The prepaid sector is often characterized by high churn profiles and low credit scores. However, it is also a sector with high revenue and subscriber growth potential, courting feature phone upgraders (either prepaid customers or postpaid users looking for better deals in prepaid).  Sprint has made big bets on prepaid as a corporate growth engine. Prepaid subs represents 28% of the overall Sprint customer base.  Various sub brands (Assurance, Boost Mobile, Virgin Mobile) address specific prepaid demographics.  Yet 1Q14 was a bad quarter for prepaid with 465K losses, most of it blamed on Assurance brand losses. Boost's unlimited plans (along with Virgin Mobile's Beyond Talk plans) that garner higher monthly ARPU is clearly an important revenue component to Sprint's prepaid strategy and needs to be protected.  

Now with Boost's new plans at $40, $50 and $60, these numbers are the magic competitive price points to wage the prepaid war in mid to late 2014.  Boost Mobile is merely catching up defensively to rivals that already presented those price points and sometimes the same data thresholds.  

  • AT&T's flanker brands Aio/Cricket is in integration mode but Aio's price points and data thresholds match directly with the new Boost plans.  AT&T has been very vocal about being aggressive in attaining growth at the 'low end' using Cricket and will be a threat Boost.   Tactically, it's likely that the unified Cricket portfolio will come out with the added lower $40 price point (Currently $50-$70).  Moreover, AT&T's mid-April GoPhone plan action added a $40/500 MB plan to match T-Mobile's $40 Simple Starter launched earlier 10 days earlier.
  • T-Mobile's MetroPCS plan portfolio already has the same price points and always has been a strong competitor to Boost. By T-Mobile's 1Q14 prepaid earnings metrics, MetroPCS is doing well and though T-Mobile doesn't break out its contribution, the company added 465K prepaid users.  T-Mobile's internal code word in launching new markets is Apollo. The company is up to 30 new markets and continuing.  This Metro expansion has not only eaten into Cricket marketshare, it certainly has impacted Boost.    

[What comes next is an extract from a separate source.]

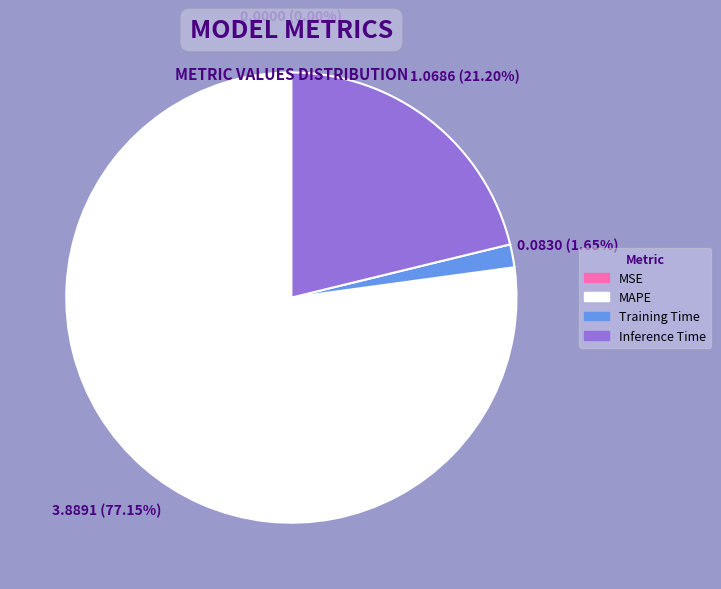

What percentage is NOT represented by MAPE?

22.8%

Every competitor has its own differentiation despite the same price points. The challenge is to communicate this to the target audience and cut through the usual selection criteria of device and plan pricing.
  • AT&T's GoPhone portfolio has the advantage of built-in international calling and messaging while rivals MetroPCS and Boost need international package add-ons.  
  • The new Cricket has high hopes and promise for its parent. Its primary focus is to recapture lost ground from MetroPCS and Boost will be impacted in the mix. It's uncertain if Muve music, which was an apparent differentiator, will continue to be promoted.  UPDATE: Muve Music is said to be on the auction block. Certainly, at a minimum, the expanded underlying AT&T LTE footprint and perhaps speed will be touted.
  • MetroPCS continues to expand in an effort to migrate its legacy CDMA users (featurephone) to new LTE handsets on top of expanding its distribution to grab marketshare in new markets.  Boost's plans again are catching up to MetroPCS.
Boost Mobile needed to make its latest portfolio change to keep up with its main competitors.  There aren't any features in the new Unlimited Select plans that stand out against competitors. Boost Shrinkage discount approach is unique but how well does that retain a fickle customer segment?  Cricket and AT&T plans stand out as unlimited international texting (and limited international calling for GoPhone) are baked in.  Metro and Boost need to figure out if these features are competitively substantial in winning prepaid monthly adds.